In the ever-evolving landscape of large language models, SmallStep AI takes a significant stride forward with the introduction of Misal 7B and 1B. These pre-trained and instruction-tuned models are tailored specifically for Marathi, contributing to the broader effort of enhancing multilingual abilities in AI systems.
The development of Misal stems from the recognition of limitations within existing models, particularly Meta’s Llama2, which was predominantly trained on English data. With only a small fraction dedicated to non-English languages, including Marathi, it became evident that a specialized solution was necessary to propel the development of GenAI applications in languages beyond English.
To address this gap, SmallStep AI embarked on the creation of Misal, a Marathi Large Language Model (LLM) fine-tuned over Meta’s Llama architecture. Today, the company unveils four distinct Misal models:
- Marathi Pre-trained LLM – Misal-7B-base-v0.1 & Misal-1B-base-v0.1
- Marathi Instruction-tuned LLM – Misal-7B-instruct-v0.1 & Misal-1B-instruct-v0.1
A meticulous three-step process underpins the creation of the Instruction-Tuned Misal models. For Misal-7B, the journey begins with:
1. Tokenizer Enhancement:
Meta’s Llama tokenizer faced challenges in representing non-English languages efficiently, particularly Marathi, due to the increased number of tokens required. To overcome this hurdle, SmallStep AI opted to train a specialized SentencePiece tokenizer for Marathi. This initiative resulted in the incorporation of nearly 15,000 new tokens, complementing the existing 32,000 tokens of Llama2.
2. Pretraining Phase:
The pretraining phase saw Misal exposed to a diverse corpus of Marathi text data, encompassing approximately 2 billion tokens. This corpus, sourced primarily from newspaper archives spanning 2016 to 2022, was augmented with supplementary data from sources such as l3cube, ai4bharat, and other internet-based datasets. This comprehensive training regimen ensured that Misal was equipped with a nuanced understanding of Marathi language patterns and nuances.

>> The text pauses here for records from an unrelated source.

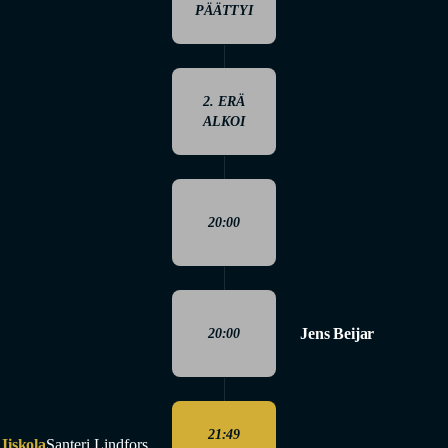
PÄÄTTYI
2. ERÄ
ALKOI
20:00
Jens Beijar
20:00
21:49
Iiskola
Santeri Lindfors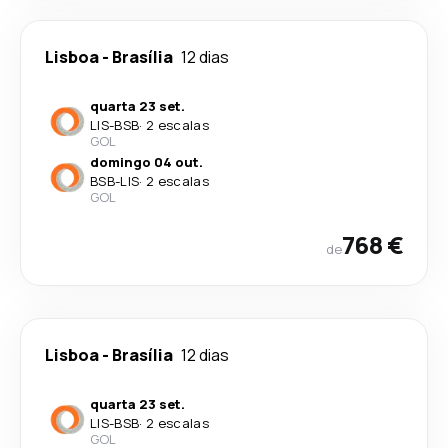
Lisboa
-
Brasília
12 dias
quarta 23 set.
LIS
-
BSB
·
2 escalas
GOL
domingo 04 out.
BSB
-
LIS
·
2 escalas
GOL
768 €
de
Lisboa
-
Brasília
12 dias
quarta 23 set.
LIS
-
BSB
·
2 escalas
GOL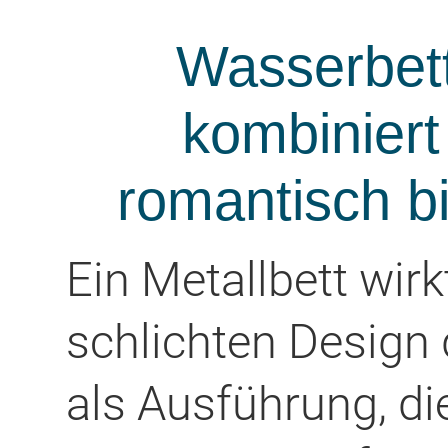
Wasserbett
kombiniert
romantisch bi
Ein Metallbett wirk
schlichten Design 
als Ausführung, d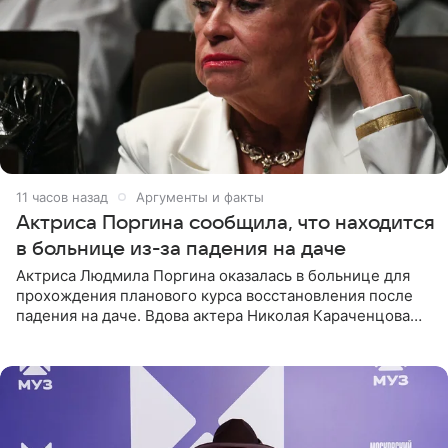
11 часов назад
Аргументы и факты
Актриса Поргина сообщила, что находится
в больнице из-за падения на даче
Актриса Людмила Поргина оказалась в больнице для
прохождения планового курса восстановления после
падения на даче. Вдова актера Николая Караченцова
рассказала об этом сайту MK.ru. Знаменитость получила
сильный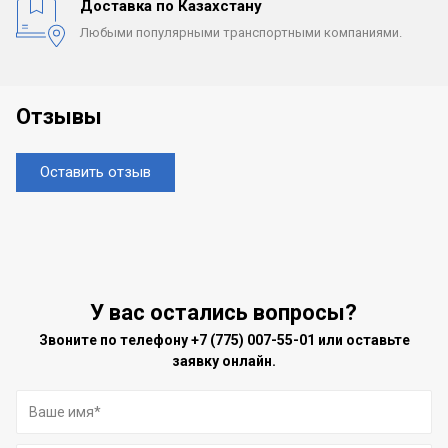
Доставка по Казахстану
Любыми популярными
транспортными компаниями.
Отзывы
Оставить отзыв
У вас остались вопросы?
Звоните по телефону
+7 (775) 007-55-01
или оставьте
заявку онлайн.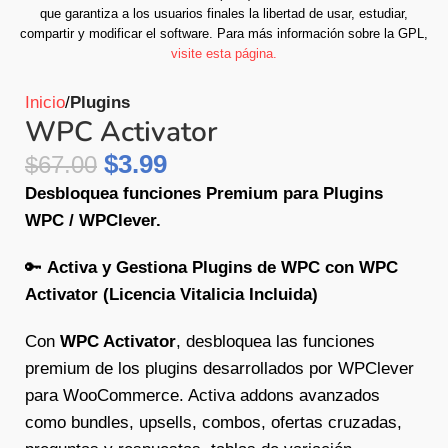
que garantiza a los usuarios finales la libertad de usar, estudiar,
compartir y modificar el software.
Para más información sobre la GPL,
visite esta página.
Inicio
Plugins
WPC Activator
$
3.99
$
67.00
Desbloquea funciones Premium para Plugins
WPC / WPClever.
🔑
Activa y Gestiona Plugins de WPC con WPC
Activator (Licencia Vitalicia Incluida)
Con
WPC Activator
, desbloquea las funciones
premium de los plugins desarrollados por WPClever
para WooCommerce. Activa addons avanzados
como bundles, upsells, combos, ofertas cruzadas,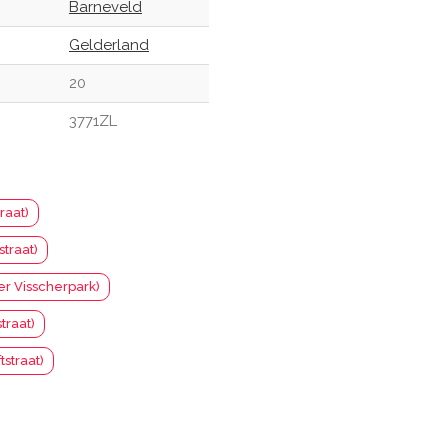
Barneveld
Gelderland
20
3771ZL
raat)
straat)
r Visscherpark)
traat)
tstraat)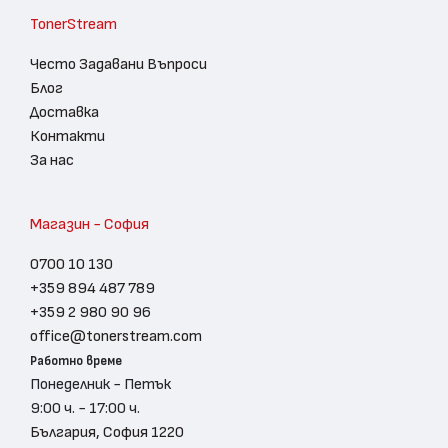
TonerStream
Често Задавани Въпроси
Блог
Доставка
Контакти
За нас
Магазин - София
0700 10 130
+359 894 487 789
+359 2 980 90 96
office@tonerstream.com
Работно време
Понеделник - Петък
9:00 ч. - 17:00 ч.
България, София 1220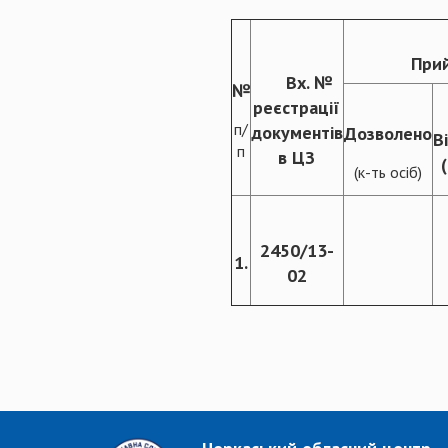
Прий
Вх. №
№
реєстрації
п/
документів
Дозволено
В
п
в ЦЗ
(к-ть осіб)
2450/13-
1.
02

3. Fine-tuning for Instruction:
Building upon the robust foundation laid during pretraining, the Misal models underwent fine-tuning for specific instructional purposes. This process involved tailoring the models to excel in particular tasks or domains, enhancing their efficacy and adaptability across a range of applications.
SmallStep AI’s unveiling of the Misal models marks a significant milestone in the journey towards democratizing AI for diverse linguistic contexts. By addressing the inherent challenges in multilingual model development, Misal paves the way for the creation of innovative GenAI applications tailored to the nuances of the Marathi language.
With Misal, SmallStep AI reaffirms its commitment to advancing the frontiers of AI research and development, empowering creators and innovators worldwide to harness the full potential of language models across linguistic boundaries.